• _Your instructions_
Which lines of the data contain the string "shoulder"? Copy every one.

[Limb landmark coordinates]
_ _ _
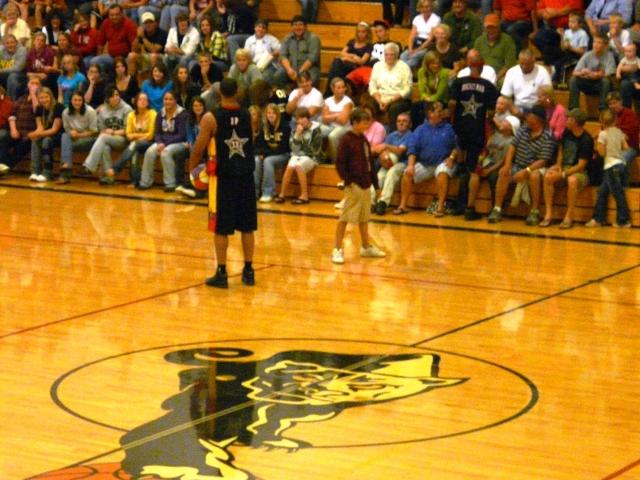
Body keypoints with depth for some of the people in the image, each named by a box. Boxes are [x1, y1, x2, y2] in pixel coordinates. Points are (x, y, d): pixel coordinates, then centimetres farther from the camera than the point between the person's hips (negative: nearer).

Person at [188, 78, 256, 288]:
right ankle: (248, 271, 16)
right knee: (247, 227, 11)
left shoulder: (211, 118, -10)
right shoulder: (249, 115, 0)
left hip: (225, 178, -3)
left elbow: (198, 150, -6)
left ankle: (221, 273, 4)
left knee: (221, 228, 3)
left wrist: (192, 169, 9)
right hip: (246, 176, 3)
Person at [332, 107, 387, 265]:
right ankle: (337, 250, -3)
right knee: (345, 217, -6)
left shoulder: (364, 139, 12)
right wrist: (347, 180, -19)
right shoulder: (347, 140, -11)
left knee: (364, 217, 17)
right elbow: (340, 163, -13)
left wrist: (375, 182, 17)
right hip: (354, 185, -8)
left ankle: (366, 247, 28)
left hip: (365, 184, 8)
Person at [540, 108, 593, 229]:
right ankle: (548, 214, -23)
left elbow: (581, 166, -19)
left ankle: (569, 217, -31)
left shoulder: (586, 140, -18)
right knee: (548, 176, -24)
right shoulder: (567, 133, 2)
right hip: (565, 167, 6)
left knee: (572, 180, -40)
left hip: (581, 173, -6)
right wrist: (558, 165, 0)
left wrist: (563, 174, -25)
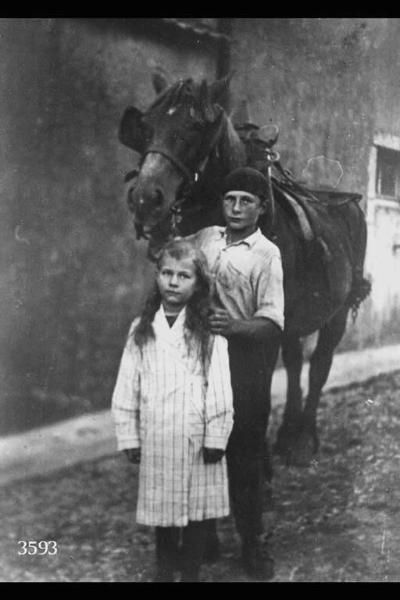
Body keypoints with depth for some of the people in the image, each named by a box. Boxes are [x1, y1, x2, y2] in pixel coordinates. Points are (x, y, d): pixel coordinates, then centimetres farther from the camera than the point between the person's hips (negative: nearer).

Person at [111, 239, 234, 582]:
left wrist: (216, 437, -8)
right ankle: (165, 571, 31)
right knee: (162, 509, 14)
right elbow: (127, 387, 4)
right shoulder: (142, 330, 2)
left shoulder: (209, 332, -7)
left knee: (196, 510, 8)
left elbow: (219, 389, -7)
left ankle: (191, 573, 25)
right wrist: (128, 435, 2)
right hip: (155, 438, 2)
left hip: (196, 437, -2)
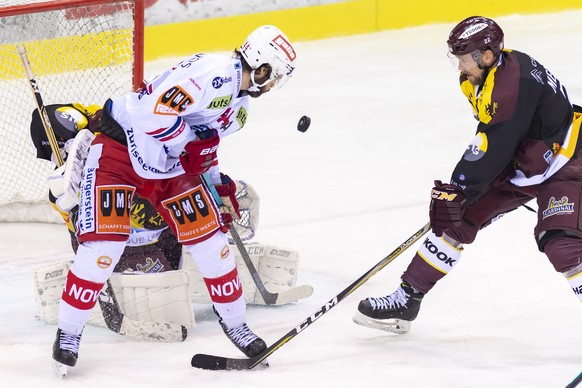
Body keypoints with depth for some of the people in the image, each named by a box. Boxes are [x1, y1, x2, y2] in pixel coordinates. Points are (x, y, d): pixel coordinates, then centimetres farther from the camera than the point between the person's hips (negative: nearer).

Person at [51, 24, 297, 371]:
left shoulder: (239, 100, 9)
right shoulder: (212, 73, -25)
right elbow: (153, 110, -34)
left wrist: (221, 185, 20)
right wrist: (189, 147, -22)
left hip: (170, 163, 9)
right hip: (121, 145, -9)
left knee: (210, 235, 2)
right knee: (105, 243, -15)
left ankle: (235, 323, 19)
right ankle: (69, 332, -1)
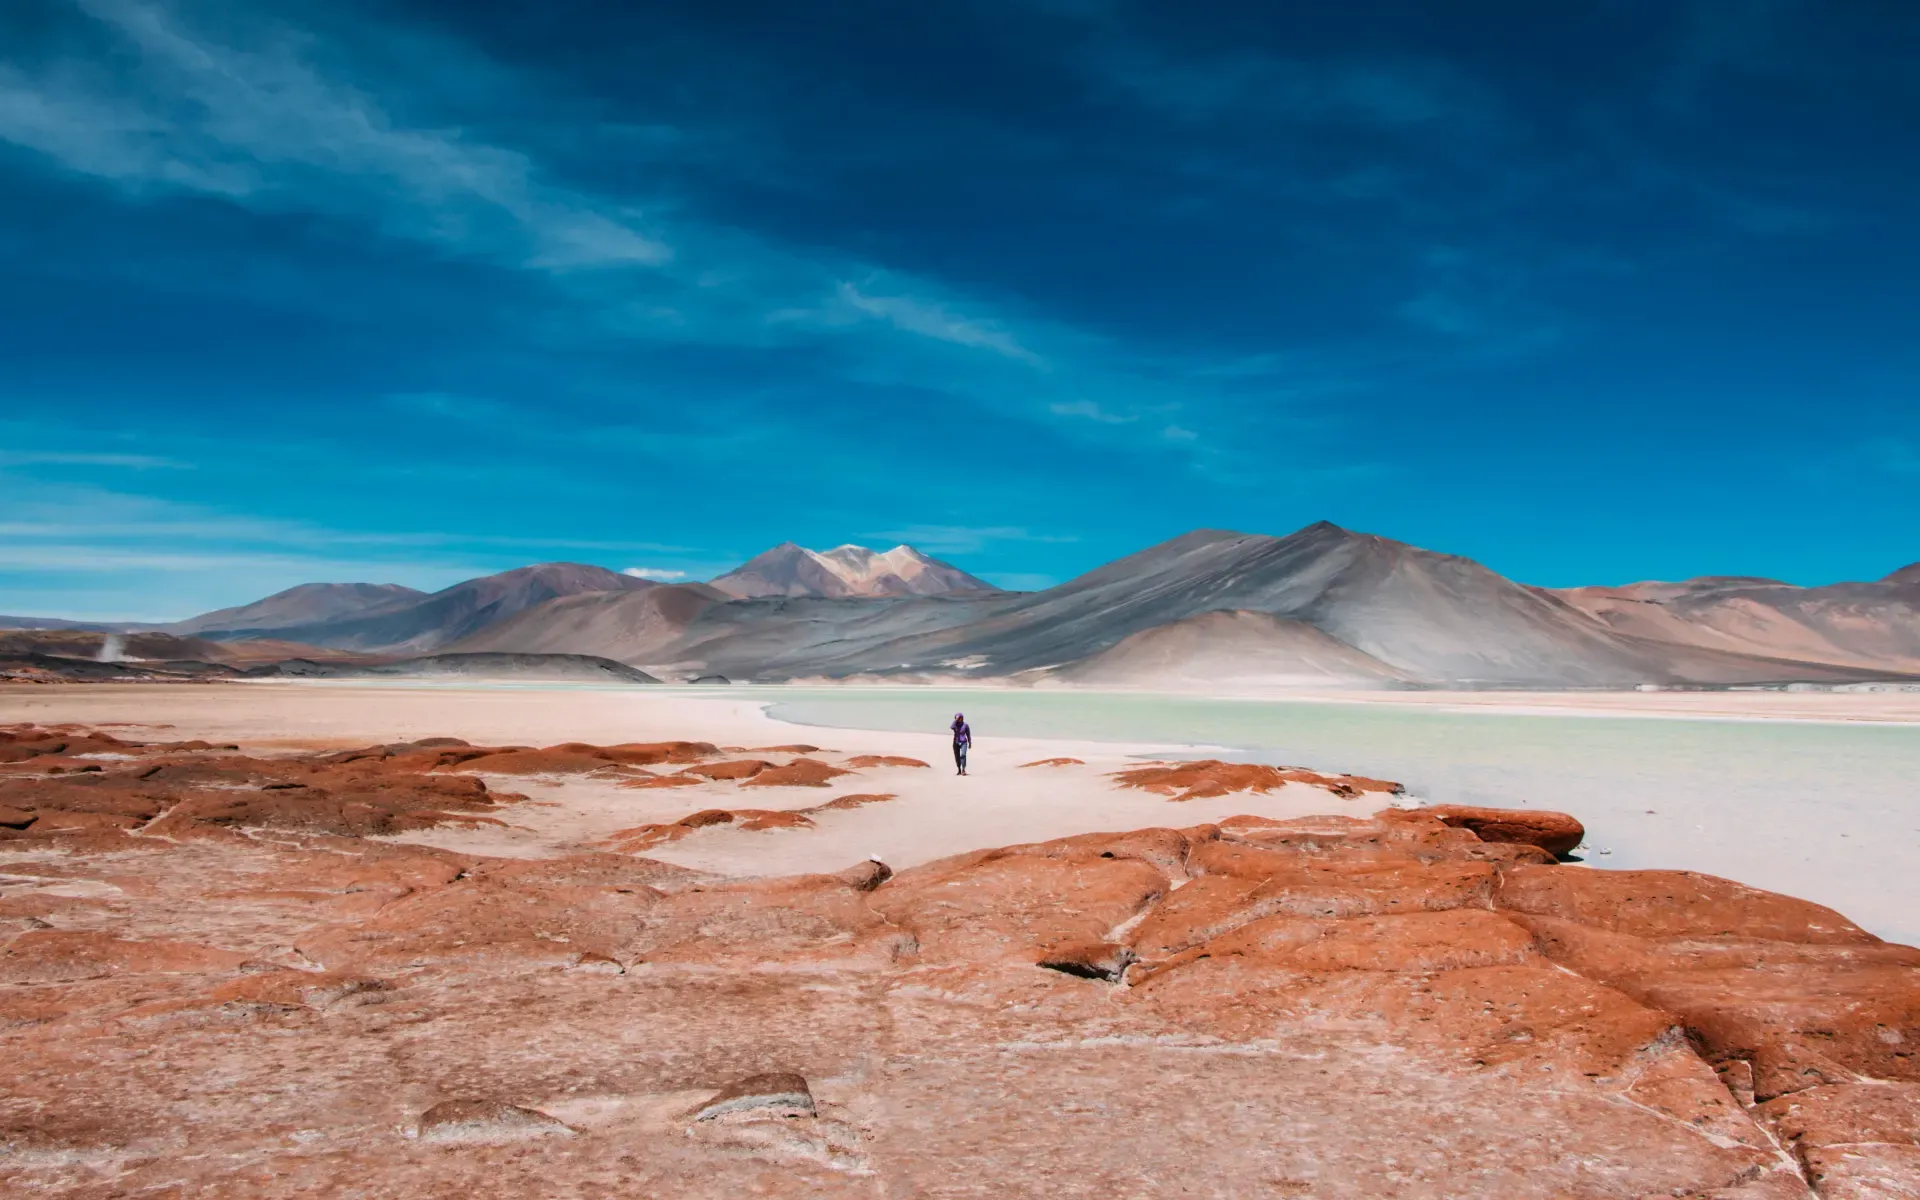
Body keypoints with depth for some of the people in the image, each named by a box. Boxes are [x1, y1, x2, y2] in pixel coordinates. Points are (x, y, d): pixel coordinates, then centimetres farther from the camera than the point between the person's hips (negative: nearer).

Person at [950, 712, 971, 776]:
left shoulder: (965, 725, -4)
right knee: (957, 757, 7)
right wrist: (956, 720, -23)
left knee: (963, 755, -22)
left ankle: (963, 770, -24)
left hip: (963, 742, -3)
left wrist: (970, 743, 5)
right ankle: (959, 770, 20)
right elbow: (951, 727, -26)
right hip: (956, 742, 3)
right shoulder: (955, 724, -2)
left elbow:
_ _ _
• _Task response_
left shoulder: (211, 118, -10)
right shoulder: (249, 115, 0)
left shoulder: (364, 139, 12)
right shoulder: (347, 140, -11)
left shoulder: (586, 140, -18)
right shoulder: (567, 133, 2)
right shoulder: (142, 330, 2)
left shoulder: (209, 332, -7)
left shoulder: (239, 100, 9)
right shoulder: (212, 73, -25)
left shoulder: (965, 725, -4)
right shoulder: (955, 724, -2)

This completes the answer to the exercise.